We do not need to proselytise either by our speech or by our writing. We can only do so really with our lives. Let our lives be open books for all to study. -gandhi
i was watching gandhi tonight and i cried too many times. maybe in the first 10 mins. for some reason i am oversensitive by myself but around others i am like become harden like my moms taught me how to. it feels good to cry sometimes; i need that little remainer that i am not beyond being human just yet. there were moments when i thought to myself, what is wrong with this picture. me sitting here, alone in this city, on that sinful holiday of fanstatic captialistic returns? i could be with people that know my name but i choose the act of war against this concept. i think watching gandhi really helped me over the initial confusion of the choice but it’s readily quite apparent that i have no need to be concern for my pity desires. that is the beauty of this man. truly inspirational because he showed that we’re all capable of these acts. the humility is so beautiful. yes, if i can be a 1/8 of a man, i would have accomplish something in this lifetime. that is my hope anyway but maybe i am aiming too low.
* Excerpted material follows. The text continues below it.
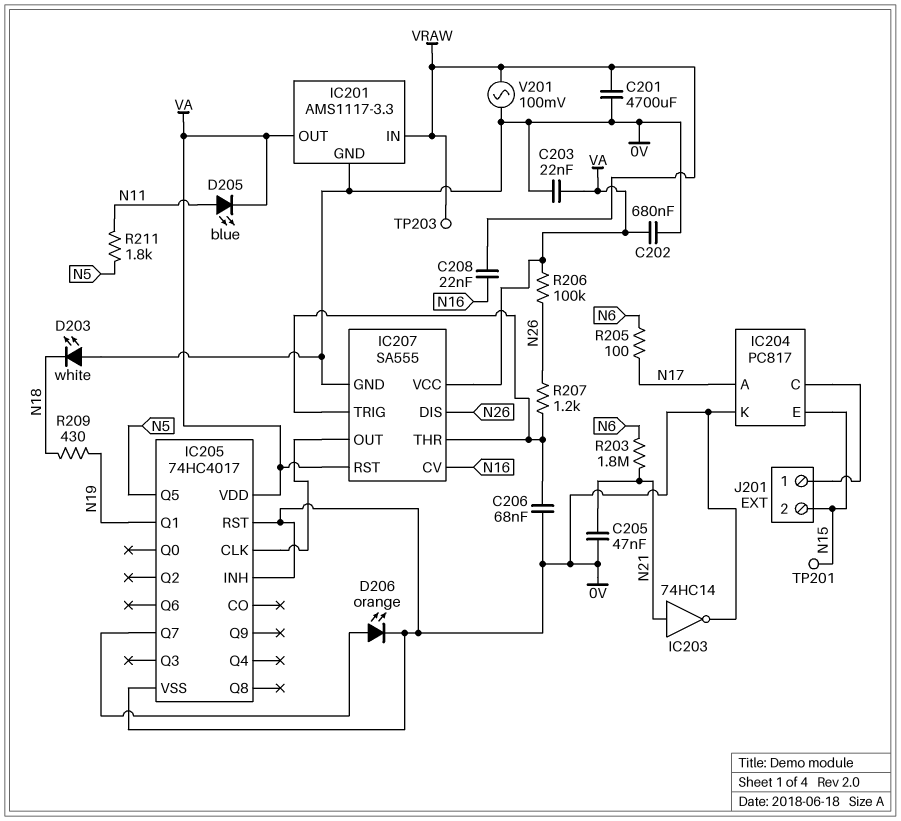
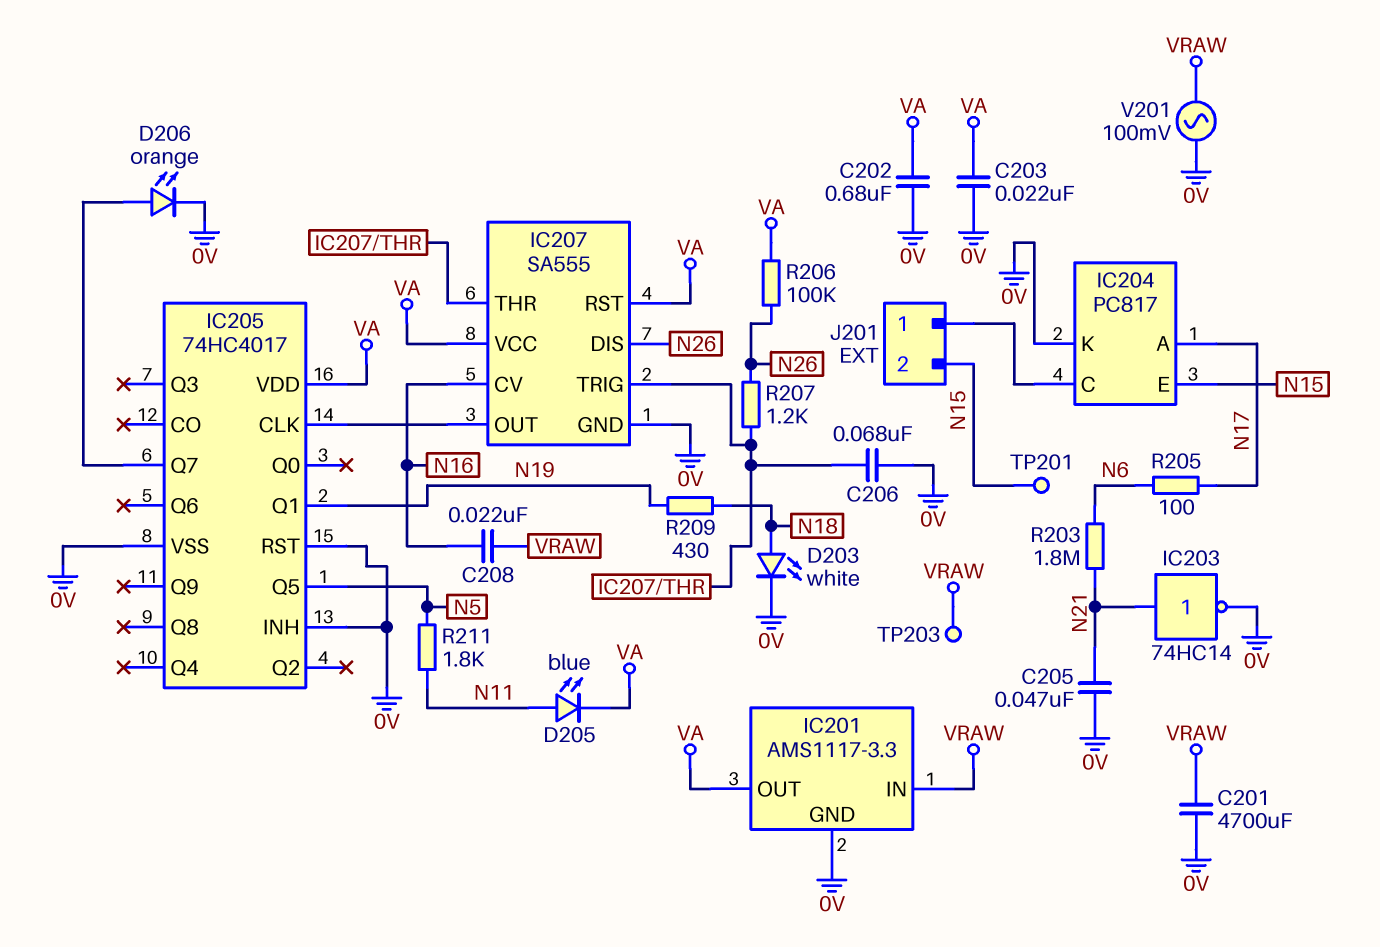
D203: LED white (A 0V, K N18) -> LED white (A N18, K 0V)

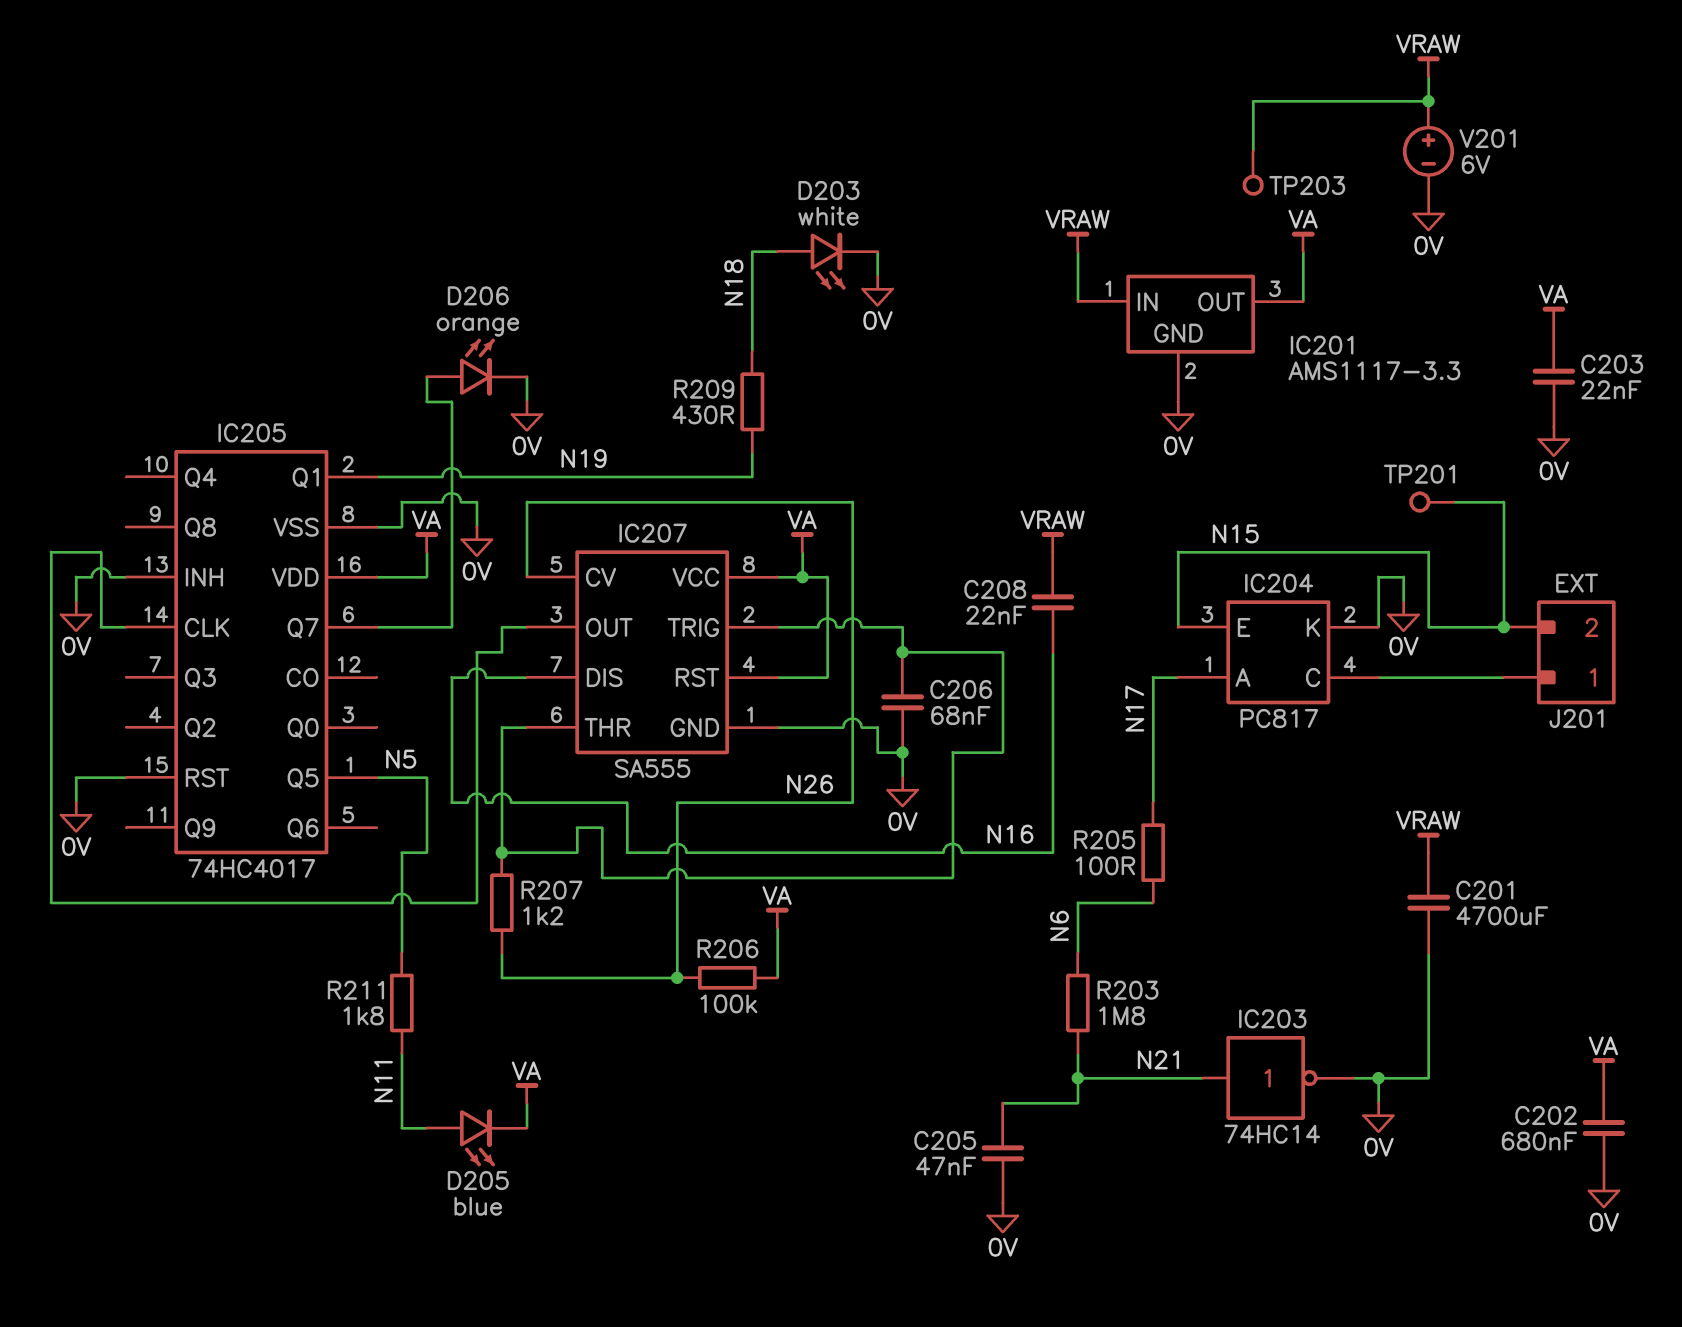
IC207 pin CV: N16 -> N26
IC207 pin DIS: N26 -> N16
V201: AC 100mV (0V, VRAW) -> 6V (plus VRAW, minus 0V)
so it wasn’t such a terrible way to start the evening but geeks and scot comes out to play after midnight and the day has just begun. first, we must look at some inspiritional material to determine that it is necessary to act. only with approriate material could we rejoice in our foolish demeanor. no respectable soul would allow such foreplay this early the relationship but we are super sub humans tonight. it helps to have a partner in crime as we scheme our evil ways and teenage tactics. it’s quite pathetic but we have to be ultra pathethic because why even be medicore pathetic. only in the lowest form in the patheticness will they understand the humor in it all. the exercise was fun for a little bit but i grow tired of my weakness.